▶ PROBLEM TO WORK ON
Your whole reply should be the lines from the one that contains "Levy; $14,040 Infrastructure Reserve Fund |" through the last line of the listing, copied exactly.

━━━━━━━━━━━━━━━━━━━━━━━━━━━━━━

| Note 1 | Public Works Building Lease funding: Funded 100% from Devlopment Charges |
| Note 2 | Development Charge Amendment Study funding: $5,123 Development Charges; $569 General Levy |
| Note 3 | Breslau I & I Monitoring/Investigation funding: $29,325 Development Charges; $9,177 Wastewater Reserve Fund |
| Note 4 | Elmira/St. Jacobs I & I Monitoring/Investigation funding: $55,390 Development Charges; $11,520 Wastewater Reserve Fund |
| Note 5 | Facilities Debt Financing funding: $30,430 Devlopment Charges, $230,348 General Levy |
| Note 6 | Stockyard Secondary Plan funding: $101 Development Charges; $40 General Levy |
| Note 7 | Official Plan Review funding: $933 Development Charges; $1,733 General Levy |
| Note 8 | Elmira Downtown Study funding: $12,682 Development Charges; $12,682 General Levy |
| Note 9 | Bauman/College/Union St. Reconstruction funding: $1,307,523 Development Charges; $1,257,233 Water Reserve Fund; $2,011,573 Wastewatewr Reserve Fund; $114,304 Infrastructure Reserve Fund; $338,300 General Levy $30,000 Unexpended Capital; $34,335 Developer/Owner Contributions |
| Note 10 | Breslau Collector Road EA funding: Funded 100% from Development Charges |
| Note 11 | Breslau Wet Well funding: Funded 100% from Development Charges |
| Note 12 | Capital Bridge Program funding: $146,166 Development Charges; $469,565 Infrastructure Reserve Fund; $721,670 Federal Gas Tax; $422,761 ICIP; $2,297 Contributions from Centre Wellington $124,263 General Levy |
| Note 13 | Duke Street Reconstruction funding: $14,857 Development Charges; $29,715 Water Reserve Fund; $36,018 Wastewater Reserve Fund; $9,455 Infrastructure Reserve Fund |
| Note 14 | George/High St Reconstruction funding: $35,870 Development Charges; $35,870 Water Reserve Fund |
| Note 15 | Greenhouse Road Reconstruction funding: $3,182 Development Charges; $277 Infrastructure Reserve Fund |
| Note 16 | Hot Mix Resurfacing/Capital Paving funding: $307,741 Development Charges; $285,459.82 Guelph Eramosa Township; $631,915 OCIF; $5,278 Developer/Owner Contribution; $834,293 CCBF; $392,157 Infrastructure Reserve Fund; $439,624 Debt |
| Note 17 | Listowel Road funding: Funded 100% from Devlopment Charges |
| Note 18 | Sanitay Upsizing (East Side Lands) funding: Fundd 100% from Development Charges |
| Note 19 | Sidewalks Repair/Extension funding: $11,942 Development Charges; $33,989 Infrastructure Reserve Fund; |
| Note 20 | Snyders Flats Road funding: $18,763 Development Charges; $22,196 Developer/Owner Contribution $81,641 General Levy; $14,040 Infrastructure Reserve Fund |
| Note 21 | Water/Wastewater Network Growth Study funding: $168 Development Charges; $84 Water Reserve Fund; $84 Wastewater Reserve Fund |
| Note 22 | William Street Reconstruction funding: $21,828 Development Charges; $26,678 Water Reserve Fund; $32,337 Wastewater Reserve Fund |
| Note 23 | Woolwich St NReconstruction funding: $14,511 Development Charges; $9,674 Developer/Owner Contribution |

━━━━━━━━━━━━━━━━━━━━━━━━━━━━━━

▶ WRITTEN ANSWER
| Note 20 | Snyders Flats Road funding: $18,763 Development Charges; $22,196 Developer/Owner Contribution $81,641 General Levy; $14,040 Infrastructure Reserve Fund |
| Note 21 | Water/Wastewater Network Growth Study funding: $168 Development Charges; $84 Water Reserve Fund; $84 Wastewater Reserve Fund |
| Note 22 | William Street Reconstruction funding: $21,828 Development Charges; $26,678 Water Reserve Fund; $32,337 Wastewater Reserve Fund |
| Note 23 | Woolwich St NReconstruction funding: $14,511 Development Charges; $9,674 Developer/Owner Contribution |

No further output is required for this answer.